S&P found that for the first time in several months, fund companies reported new cash coming back into stock funds in October. Investors, who had sought refuge in fixed-income and money market funds in September, appear to have had a change of heart.

“Investors saw the S&P 500 index rebounding from its September 21st lows with growth, technology, and mid/small cap stocks moving higher,” notes mutual fund strategist, Rosanne Pane. “Investors may have begun to anticipate an economic recovery from the expansionary monetary and fiscal policies in place.”

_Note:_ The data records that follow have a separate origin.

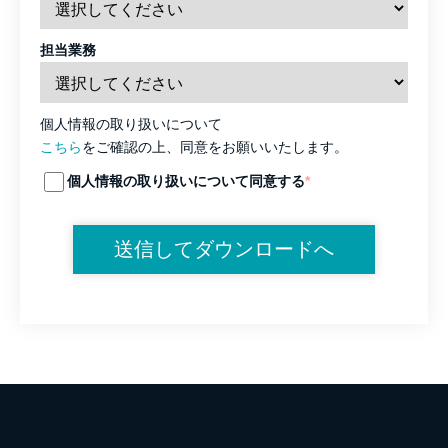
担当業務
個人情報の取り扱いについて
こちら
をご確認の上、同意をお願いいたします。
個人情報の取り扱いについて同意する
*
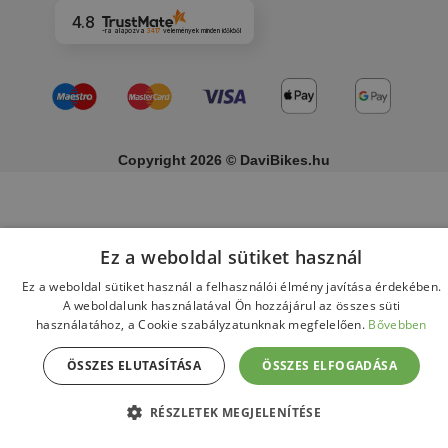
4.8
-ra alapozva
3417
vélemények
minden időkből
Copyright 2026 © DaviBikes.hu
Ez a weboldal sütiket használ
Ez a weboldal sütiket használ a felhasználói élmény javítása érdekében.
A weboldalunk használatával Ön hozzájárul az összes süti
használatához, a Cookie szabályzatunknak megfelelően.
Bővebben
ÖSSZES ELUTASÍTÁSA
ÖSSZES ELFOGADÁSA
RÉSZLETEK MEGJELENÍTÉSE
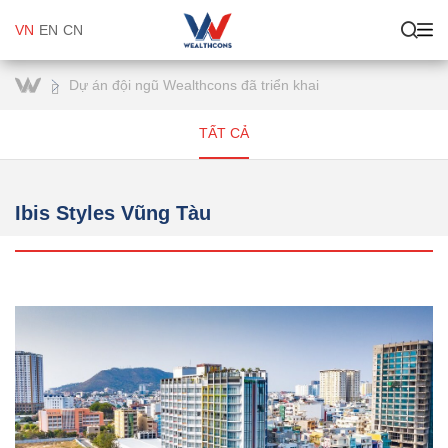
VN
EN
CN
Dự án đội ngũ Wealthcons đã triển khai
TẤT CẢ
Ibis Styles Vũng Tàu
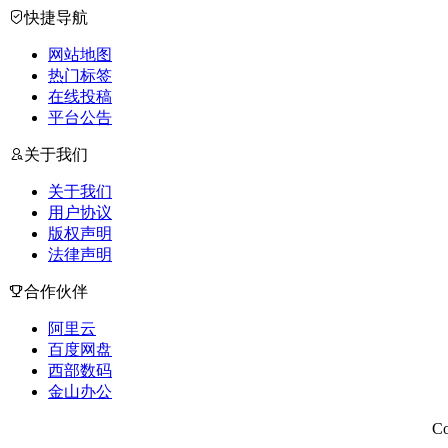
快捷导航
网站地图
热门标签
在线投稿
平台公告
关于我们
关于我们
用户协议
版权声明
法律声明
合作伙伴
阿里云
百度网盘
西部数码
金山办公
Copyright © 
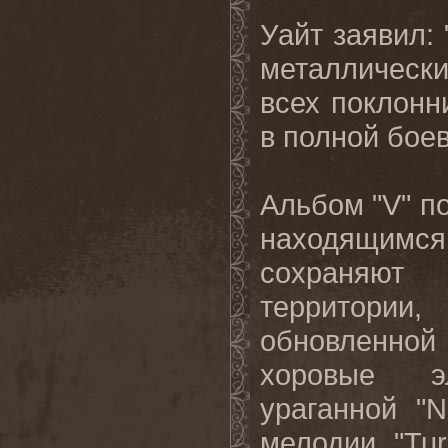
Уайт заявил: "
металлическ
всех поклон
в
полной
бое
Альбом
"V"
п
находящимся
сохраняют
территори
обновленной
хоровые э
ураганной "
N
мелодии "
Tu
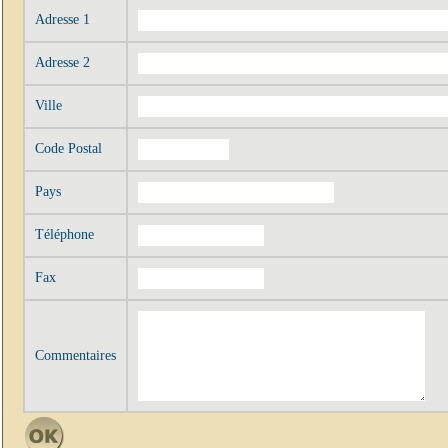
Adresse 1
Adresse 2
Ville
Code Postal
Pays
Téléphone
Fax
Commentaires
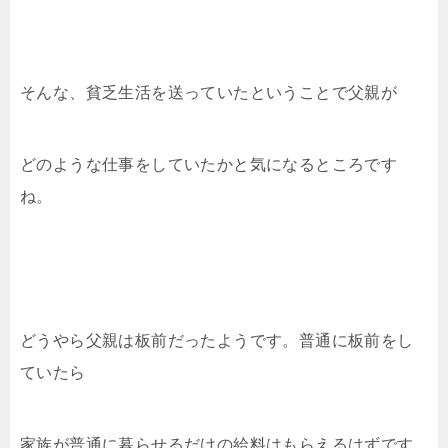
そんな、貧乏生活を送っていたということで父親が
どのような仕事をしていたかと気になるところです
ね。
どうやら父親は板前だったようです。普通に板前をし
ていたら
家族が普通に暮らせるだけの給料はもらえるはずです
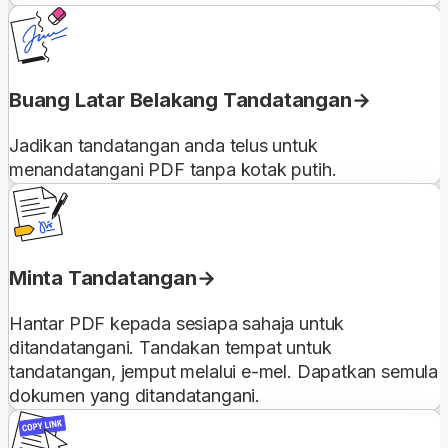
Buang Latar Belakang Tandatangan
Jadikan tandatangan anda telus untuk
menandatangani PDF tanpa kotak putih.
Minta Tandatangan
Hantar PDF kepada sesiapa sahaja untuk
ditandatangani. Tandakan tempat untuk
tandatangan, jemput melalui e-mel. Dapatkan semula
dokumen yang ditandatangani.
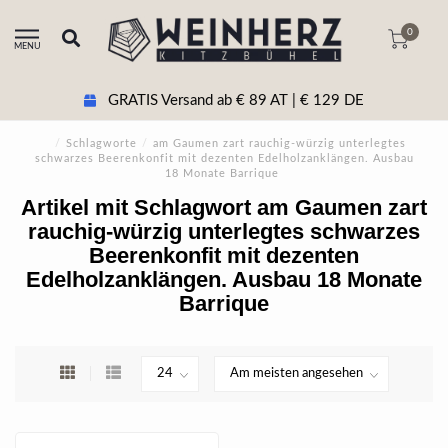
0
MENU
GRATIS Versand ab € 89 AT | € 129 DE
/
Schlagworte
/
am Gaumen zart rauchig-würzig unterlegtes
schwarzes Beerenkonfit mit dezenten Edelholzanklängen. Ausbau
18 Monate Barrique
Artikel mit Schlagwort am Gaumen zart
rauchig-würzig unterlegtes schwarzes
Beerenkonfit mit dezenten
Edelholzanklängen. Ausbau 18 Monate
Barrique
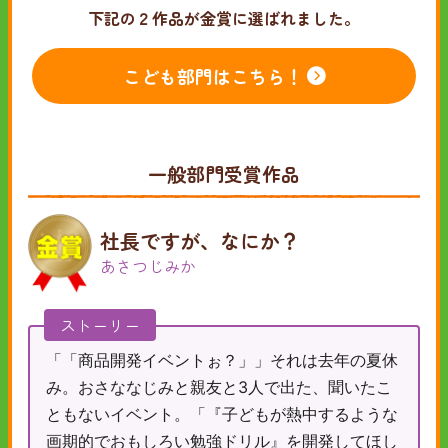
下記の２作品が金賞に選ばれました。
こども部門はこちら！
一般部門受賞作品
社長ですが、なにか？
あさつじみか
ストーリー
「「商品開発イベントぉ？」」それは去年の夏休
み。おさななじみと親友と3人で出た、聞いたこ
ともないイベント。「『子どもが熱中するような
画期的でおもしろい勉強ドリル』を開発してほし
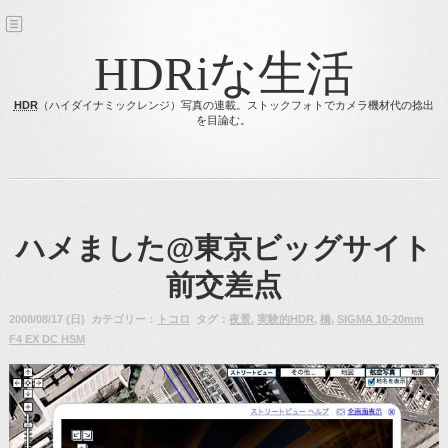
HDRiな生活
HDR
（ハイダイナミックレンジ）写真の連載。ストックフォトでカメラ機材代の捻出
を目論む。
ハメました@東京ビッグサイト
前交差点
2008/08/17 (日) カテゴリー：
トコロ
タグ：
夜景
,
実験的HDR
,
橋
,
SIGMA 10-20mm
F4 EX DC HSM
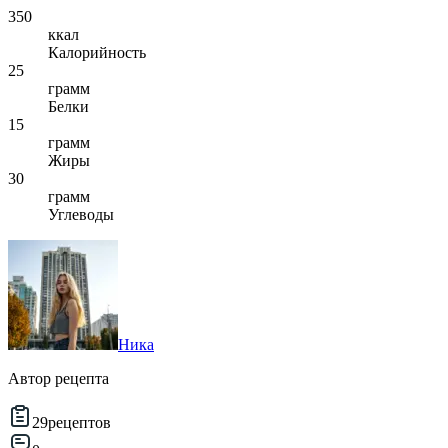
350
ккал
Калорийность
25
грамм
Белки
15
грамм
Жиры
30
грамм
Углеводы
Ника
Автор рецепта
29
рецептов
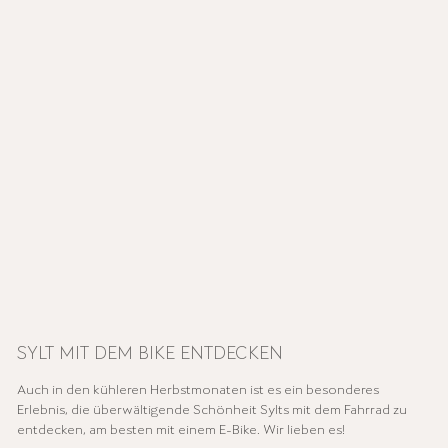
SYLT MIT DEM BIKE ENTDECKEN
Auch in den kühleren Herbstmonaten ist es ein besonderes
Erlebnis, die überwältigende Schönheit Sylts mit dem Fahrrad zu
entdecken, am besten mit einem E-Bike. Wir lieben es!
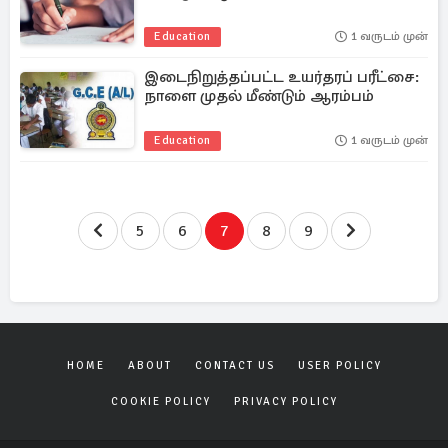
Education
1 வருடம் முன்
இடைநிறுத்தப்பட்ட உயர்தரப் பரீட்சை:
நாளை முதல் மீண்டும் ஆரம்பம்
Education
1 வருடம் முன்
5
6
7
8
9
HOME
ABOUT
CONTACT US
USER POLICY
COOKIE POLICY
PRIVACY POLICY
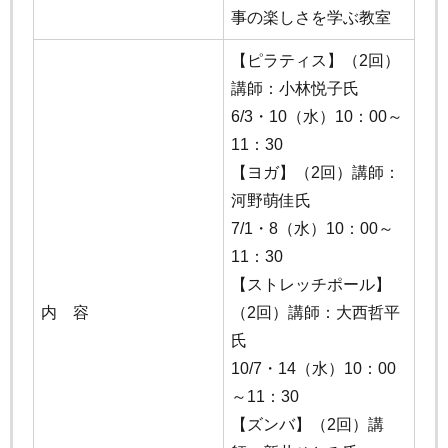
事の楽しさを学ぶ教室
【ピラティス】（2回）
講師：小林悦子氏
6/3・10（水）10：00～
11：30
【ヨガ】（2回）講師：
河野萌佳氏
7/1・8（水）10：00～
11：30
【ストレッチポール】
内 容
（2回）講師：大西哲平
氏
10/7・14（水）10：00
～11：30
【ズンバ】（2回）講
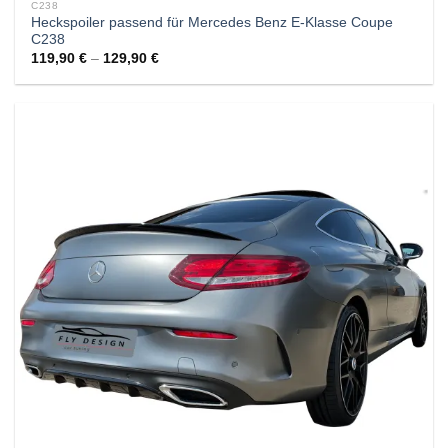
C238
Heckspoiler passend für Mercedes Benz E-Klasse Coupe
C238
119,90
€
–
129,90
€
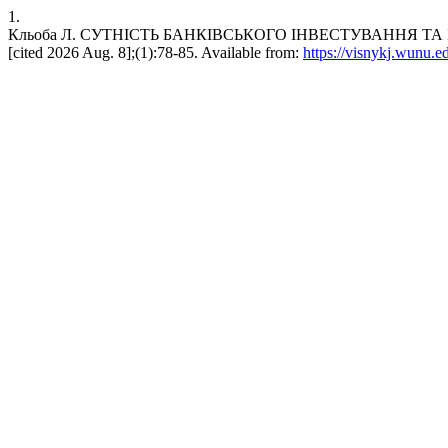
1.
Кльоба Л. СУТНІСТЬ БАНКІВСЬКОГО ІНВЕСТУВАННЯ ТА ІН
[cited 2026 Aug. 8];(1):78-85. Available from:
https://visnykj.wunu.e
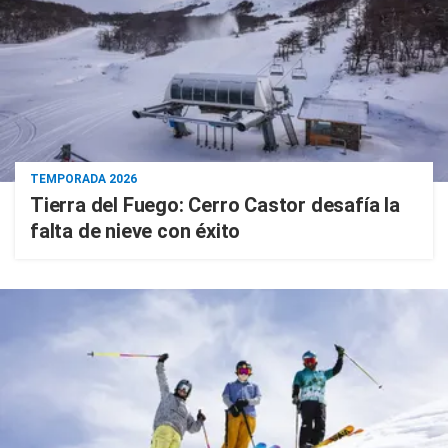
TEMPORADA 2026
Tierra del Fuego: Cerro Castor desafía la
falta de nieve con éxito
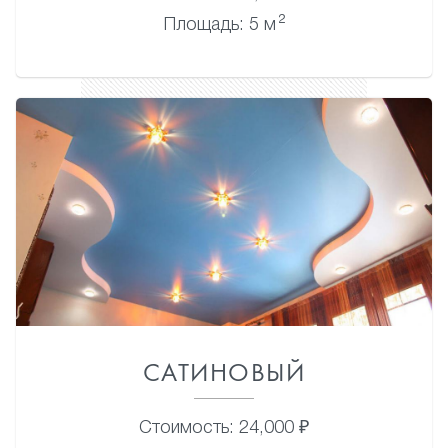
2
Площадь: 5 м
САТИНОВЫЙ
Стоимость: 24,000 ₽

Fidelity, the largest U.S. fund firm, has seen “very strong” net sales across the three asset classes, said Fidelity spokeswoman Anne Crowley. “The most notable thing is that all three are seeing positive sales. Growth funds and specialized growth funds have seen positive net sales so far in October,” Crowley added. In September, Fidelity had outflows of $5.7 billion from stock funds.

The evidence is similar at T. Rowe Price funds where there was also a strong inflow for October into its equity funds.

In addition, there was a moderate outflow from international equity funds, a modest inflow into bond funds, and a modest outflow from money-market portfolios. T. Rowe Price does not discuss specific figures.

Schwab’s supermarket reported stock inflows of $506 million through October 26, versus outflows of $2.2 billion in September. Bond funds took in $778 million, versus $532 million in September.